26.     As regards the first question in Flentjar, the reference to “remunerative work that the veteran was undertaking” is to be read as a reference to the type of work which the veteran had previously undertaken, and not to any particular job: Banovich v Repatriation Commission (1986) 69 ALR 395. Accordingly, the loss of a particular job for reasons unrelated to the war-caused condition is immaterial: Doig v Repatriation Commission, Federal Court, 18 December 1996, 1106/96.  The remunerative work does not have to be the last work undertaken by the veteran (unless the veteran is over 65 at the time of a claim or application):  Starcevich v Repatriation Commission (1987) 18 FCR 221 at 454 per Fox J. It is relevant to consider any “substantive” remunerative work that the veteran has undertaken in the past, but this may not necessarily include work that the veteran had undertaken in the far distant past, as this may not be a relevant comparison:  Repatriation Commission v Graham [2004] FCA 1287.

27.     In the present matter, Mr Smith has not engaged in many different jobs since leaving school.  The types of work which he has previously undertaken and which are potentially relevant are as follows:

(a)      work as an assistant manager in large store or supermarket;

(b)      work in the RAAF as a communications officer; and

(c)       work as a canteen manager.

28. There was no evidence before me as to the nature of the work which Mr Smith did at Woolworths, but in any event, he did this work when he first left school many years ago, and it was not suggested that this would be relevant work for the purposes of applying s 24(1)(c) of the VE Act. Further, I find that future work with the RAAF would not be available either, because of the circumstances in which he was discharged. If the type of work undertaken by Mr Smith with the RAAF is given a more general characterisation (such as working in the field of electronics and computers, as suggested by Mr Crowe) I find that as both the period for which Mr Smith has been out of the workforce and his age increased, it would have become progressively more difficult for him to have obtained work in this field, and I further find that his age and time out of the workforce were factors which contributed to his inability to continue the alternative type of work suggested by Mr Crowe. He is not therefore prevented from engaging in this type of remunerative work because of his war-caused conditions alone.

29.     As regards work as a canteen manager, the question arises as to whether this work can be taken into account, because his work at Nastec Solutions was “volunteer” work entailing a notional weekly payment of an amount sufficient merely to cover Mr Smith’s expenses in going to work.  The issue of whether certain activities constitute remunerative work where those activities have not produced a profit, or have produced a very small or nominal profit, has been considered in a number of cases, and the outcome has varied according to the facts in each case.  I refer, for example, to Counsel v Repatriation Commission (2002) 122 FCR 476, Re Thatcher and Repatriation Commission [2004] AATA 519 and Anderson v Repatriation Commission [2004] FCA 1009. Very often the work under consideration in such cases was work which the veteran had previously undertaken, and which the veteran asserts would have continued if the veteran had not been prevented from continuing to undertake it. The analysis of the financial benefits of the work concerned was therefore relevant to a consideration of whether the veteran had suffered a loss as a result of being prevented from continuing to undertake the work in question; if the work was not “remunerative” work, then the veteran was not able to show that by being prevented from continuing to undertake that work he had suffered a loss of wages or earnings on his own account that he would not otherwise have suffered.  However, the present case is different from the situation in such cases, because the work under consideration was effectively not paid work while it was being undertaken by Mr Smith, but the same type of work later became available to him as paid work.  The unpaid work he had done previously was transformed into remunerative work, and he had undertaken this work previously, even though in an unpaid capacity.

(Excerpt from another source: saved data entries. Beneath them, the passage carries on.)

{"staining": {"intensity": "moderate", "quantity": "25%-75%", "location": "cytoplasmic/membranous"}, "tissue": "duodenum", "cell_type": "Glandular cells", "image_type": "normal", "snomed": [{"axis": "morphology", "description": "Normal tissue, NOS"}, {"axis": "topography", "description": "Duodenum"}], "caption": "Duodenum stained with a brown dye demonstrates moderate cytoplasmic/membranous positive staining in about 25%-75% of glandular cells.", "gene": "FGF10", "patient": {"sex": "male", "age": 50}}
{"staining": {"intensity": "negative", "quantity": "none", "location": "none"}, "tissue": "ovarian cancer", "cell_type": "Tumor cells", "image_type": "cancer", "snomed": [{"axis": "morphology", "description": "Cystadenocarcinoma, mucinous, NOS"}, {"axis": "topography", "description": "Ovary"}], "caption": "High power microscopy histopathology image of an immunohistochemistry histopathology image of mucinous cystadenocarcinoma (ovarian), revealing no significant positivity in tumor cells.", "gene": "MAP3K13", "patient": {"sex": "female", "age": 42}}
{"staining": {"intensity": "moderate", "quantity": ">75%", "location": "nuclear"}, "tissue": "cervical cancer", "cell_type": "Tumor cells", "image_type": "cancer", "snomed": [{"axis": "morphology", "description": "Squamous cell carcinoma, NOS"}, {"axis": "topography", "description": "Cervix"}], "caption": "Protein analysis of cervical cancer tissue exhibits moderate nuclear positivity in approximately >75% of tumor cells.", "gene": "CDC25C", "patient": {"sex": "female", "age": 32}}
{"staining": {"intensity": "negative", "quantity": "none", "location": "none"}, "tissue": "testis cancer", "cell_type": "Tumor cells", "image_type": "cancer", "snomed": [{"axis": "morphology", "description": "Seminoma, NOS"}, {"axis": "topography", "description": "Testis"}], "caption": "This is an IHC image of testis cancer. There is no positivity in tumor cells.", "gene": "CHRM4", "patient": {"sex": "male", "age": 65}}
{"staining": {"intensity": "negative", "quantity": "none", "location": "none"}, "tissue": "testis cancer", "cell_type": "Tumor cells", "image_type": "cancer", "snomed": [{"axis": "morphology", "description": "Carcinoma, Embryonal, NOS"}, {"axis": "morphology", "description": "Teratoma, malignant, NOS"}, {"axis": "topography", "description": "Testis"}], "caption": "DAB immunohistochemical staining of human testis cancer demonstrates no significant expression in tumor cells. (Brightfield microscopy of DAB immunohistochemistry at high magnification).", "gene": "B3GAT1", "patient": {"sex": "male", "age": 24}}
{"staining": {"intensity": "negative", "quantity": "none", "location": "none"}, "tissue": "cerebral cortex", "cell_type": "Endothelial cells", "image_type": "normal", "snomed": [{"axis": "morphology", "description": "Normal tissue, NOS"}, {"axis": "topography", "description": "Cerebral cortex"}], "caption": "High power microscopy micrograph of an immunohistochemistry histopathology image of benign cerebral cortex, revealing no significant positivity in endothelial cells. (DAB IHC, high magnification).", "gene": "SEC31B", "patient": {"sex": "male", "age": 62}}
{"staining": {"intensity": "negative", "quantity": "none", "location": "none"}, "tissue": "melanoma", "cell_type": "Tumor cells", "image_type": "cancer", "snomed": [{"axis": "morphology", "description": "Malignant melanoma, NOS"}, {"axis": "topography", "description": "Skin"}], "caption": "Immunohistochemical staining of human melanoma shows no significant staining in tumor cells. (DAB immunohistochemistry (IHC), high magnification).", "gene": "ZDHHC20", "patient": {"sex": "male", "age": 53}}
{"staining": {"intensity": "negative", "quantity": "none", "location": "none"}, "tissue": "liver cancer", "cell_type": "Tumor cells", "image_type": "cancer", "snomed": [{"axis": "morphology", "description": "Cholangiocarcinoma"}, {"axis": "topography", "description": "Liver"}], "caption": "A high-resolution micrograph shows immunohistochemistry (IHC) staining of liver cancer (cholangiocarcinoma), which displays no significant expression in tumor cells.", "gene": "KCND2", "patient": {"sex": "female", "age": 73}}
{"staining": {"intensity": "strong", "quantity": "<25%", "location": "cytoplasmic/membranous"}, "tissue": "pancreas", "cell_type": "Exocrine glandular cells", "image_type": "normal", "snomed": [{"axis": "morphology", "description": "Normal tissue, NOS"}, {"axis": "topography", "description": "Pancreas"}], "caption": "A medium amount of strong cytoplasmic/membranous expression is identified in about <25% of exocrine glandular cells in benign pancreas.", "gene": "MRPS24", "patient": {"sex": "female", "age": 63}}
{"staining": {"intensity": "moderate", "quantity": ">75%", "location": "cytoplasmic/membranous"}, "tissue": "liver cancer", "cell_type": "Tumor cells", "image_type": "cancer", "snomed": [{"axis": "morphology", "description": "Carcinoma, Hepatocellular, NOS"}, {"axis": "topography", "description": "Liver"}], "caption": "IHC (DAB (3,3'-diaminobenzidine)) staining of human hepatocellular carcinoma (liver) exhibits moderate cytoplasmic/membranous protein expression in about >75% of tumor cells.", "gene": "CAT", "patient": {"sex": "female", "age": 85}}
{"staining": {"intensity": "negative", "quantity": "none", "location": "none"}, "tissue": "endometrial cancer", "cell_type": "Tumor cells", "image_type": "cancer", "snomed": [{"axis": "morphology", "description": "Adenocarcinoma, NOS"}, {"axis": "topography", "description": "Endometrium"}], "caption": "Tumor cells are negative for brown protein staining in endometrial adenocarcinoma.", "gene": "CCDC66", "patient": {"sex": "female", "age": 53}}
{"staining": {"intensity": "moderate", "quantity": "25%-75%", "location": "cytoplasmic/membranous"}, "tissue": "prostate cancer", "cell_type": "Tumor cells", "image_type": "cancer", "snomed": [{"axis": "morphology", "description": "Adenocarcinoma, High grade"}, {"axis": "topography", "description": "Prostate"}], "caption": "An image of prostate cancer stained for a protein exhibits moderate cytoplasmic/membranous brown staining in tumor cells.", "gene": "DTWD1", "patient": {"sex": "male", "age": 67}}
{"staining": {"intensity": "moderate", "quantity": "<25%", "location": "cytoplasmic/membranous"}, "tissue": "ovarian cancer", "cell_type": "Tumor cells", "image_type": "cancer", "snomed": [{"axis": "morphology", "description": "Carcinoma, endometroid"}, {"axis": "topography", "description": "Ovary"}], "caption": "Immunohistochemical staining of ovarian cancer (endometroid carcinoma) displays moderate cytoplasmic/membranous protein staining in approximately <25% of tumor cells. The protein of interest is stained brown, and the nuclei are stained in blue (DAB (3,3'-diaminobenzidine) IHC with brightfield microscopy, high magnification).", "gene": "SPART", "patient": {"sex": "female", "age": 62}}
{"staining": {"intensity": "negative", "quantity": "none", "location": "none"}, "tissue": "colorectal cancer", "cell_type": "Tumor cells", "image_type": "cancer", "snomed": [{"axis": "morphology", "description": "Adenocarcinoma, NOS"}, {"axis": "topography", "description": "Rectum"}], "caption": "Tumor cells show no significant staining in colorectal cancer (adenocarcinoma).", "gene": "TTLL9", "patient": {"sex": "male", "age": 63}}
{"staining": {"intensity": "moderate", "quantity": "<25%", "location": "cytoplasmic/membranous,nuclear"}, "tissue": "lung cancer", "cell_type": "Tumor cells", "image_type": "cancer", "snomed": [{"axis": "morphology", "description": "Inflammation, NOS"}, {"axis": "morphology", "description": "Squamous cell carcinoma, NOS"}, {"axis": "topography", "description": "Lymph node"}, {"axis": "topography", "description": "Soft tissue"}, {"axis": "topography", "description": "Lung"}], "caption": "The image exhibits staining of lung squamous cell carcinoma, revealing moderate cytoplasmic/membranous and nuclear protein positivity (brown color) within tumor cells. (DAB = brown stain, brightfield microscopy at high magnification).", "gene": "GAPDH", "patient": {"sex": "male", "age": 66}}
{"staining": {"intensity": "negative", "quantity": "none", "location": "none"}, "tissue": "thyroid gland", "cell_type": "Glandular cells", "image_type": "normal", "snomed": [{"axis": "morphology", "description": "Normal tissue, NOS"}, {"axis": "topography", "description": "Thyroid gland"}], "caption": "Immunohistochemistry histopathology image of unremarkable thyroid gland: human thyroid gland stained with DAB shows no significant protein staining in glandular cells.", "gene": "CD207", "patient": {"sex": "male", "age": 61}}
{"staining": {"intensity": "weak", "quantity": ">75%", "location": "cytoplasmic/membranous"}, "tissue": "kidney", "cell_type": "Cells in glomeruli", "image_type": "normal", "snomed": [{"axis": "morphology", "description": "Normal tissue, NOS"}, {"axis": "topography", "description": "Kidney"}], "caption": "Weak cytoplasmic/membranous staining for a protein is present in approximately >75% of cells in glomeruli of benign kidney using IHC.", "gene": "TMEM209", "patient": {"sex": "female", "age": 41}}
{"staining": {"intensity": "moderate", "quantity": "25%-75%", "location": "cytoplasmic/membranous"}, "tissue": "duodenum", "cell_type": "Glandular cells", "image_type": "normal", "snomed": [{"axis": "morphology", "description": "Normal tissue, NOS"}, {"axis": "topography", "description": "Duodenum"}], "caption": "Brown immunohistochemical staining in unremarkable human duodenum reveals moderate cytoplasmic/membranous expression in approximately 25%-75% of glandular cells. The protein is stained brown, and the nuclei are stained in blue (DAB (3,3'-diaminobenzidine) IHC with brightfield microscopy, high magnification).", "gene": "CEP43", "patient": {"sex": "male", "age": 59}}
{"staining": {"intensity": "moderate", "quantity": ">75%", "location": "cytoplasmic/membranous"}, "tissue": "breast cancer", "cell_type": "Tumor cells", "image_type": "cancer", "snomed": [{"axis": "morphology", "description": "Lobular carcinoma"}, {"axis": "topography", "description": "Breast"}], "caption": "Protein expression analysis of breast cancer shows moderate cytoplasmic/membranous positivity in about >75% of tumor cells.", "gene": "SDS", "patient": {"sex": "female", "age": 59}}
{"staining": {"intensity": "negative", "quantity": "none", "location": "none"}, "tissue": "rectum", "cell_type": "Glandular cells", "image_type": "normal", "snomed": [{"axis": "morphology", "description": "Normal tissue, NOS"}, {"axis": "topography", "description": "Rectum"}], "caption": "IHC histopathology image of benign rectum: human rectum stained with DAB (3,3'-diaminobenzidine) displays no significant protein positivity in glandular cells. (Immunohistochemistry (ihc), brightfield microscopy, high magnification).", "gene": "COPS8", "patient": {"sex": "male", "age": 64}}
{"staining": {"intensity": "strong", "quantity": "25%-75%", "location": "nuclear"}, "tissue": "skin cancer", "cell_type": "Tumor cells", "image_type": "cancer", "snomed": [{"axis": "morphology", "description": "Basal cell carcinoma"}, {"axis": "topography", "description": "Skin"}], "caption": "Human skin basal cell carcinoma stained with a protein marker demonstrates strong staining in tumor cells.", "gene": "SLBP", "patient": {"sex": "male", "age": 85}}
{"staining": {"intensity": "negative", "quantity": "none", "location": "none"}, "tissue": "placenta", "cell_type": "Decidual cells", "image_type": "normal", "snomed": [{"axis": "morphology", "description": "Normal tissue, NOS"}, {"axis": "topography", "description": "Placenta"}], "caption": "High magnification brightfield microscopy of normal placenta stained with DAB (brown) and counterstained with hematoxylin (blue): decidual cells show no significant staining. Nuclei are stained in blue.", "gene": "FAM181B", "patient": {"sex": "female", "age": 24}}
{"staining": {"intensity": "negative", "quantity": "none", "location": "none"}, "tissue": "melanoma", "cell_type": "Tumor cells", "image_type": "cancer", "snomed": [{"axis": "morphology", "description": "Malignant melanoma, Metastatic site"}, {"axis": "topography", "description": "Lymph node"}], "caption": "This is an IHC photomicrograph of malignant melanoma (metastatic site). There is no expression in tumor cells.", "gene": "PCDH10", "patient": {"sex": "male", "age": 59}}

30.     I have reached the conclusion that the prospective paid work at Nastec Solutions, which Mr Smith was prevented from undertaking because of his accepted disabilities, should properly be regarded as “remunerative work” which Mr Smith had previously undertaken, and it does not matter that when Mr Smith was undertaking that work, it was not remunerated. In other words, the requirement that the work has to be remunerative work is a characteristic of the prospective work which the veteran is prevented from undertaking, and it is sufficient if the veteran has undertaken that type of work in the past, even though it was not paid work when he undertook it. In my opinion, this conclusion is consistent with the proposition that the inquiry to be made under s 24(1)(c) is to determine the type of work which the veteran has successfully undertaken in the past, and the section does not refer to any particular job previously undertaken by the veteran; and it is sufficient if the past work is “substantive”, or if the veteran has successfully undertaken it (see the cases referred to in Thatcher (supra) at [33] to ]36]).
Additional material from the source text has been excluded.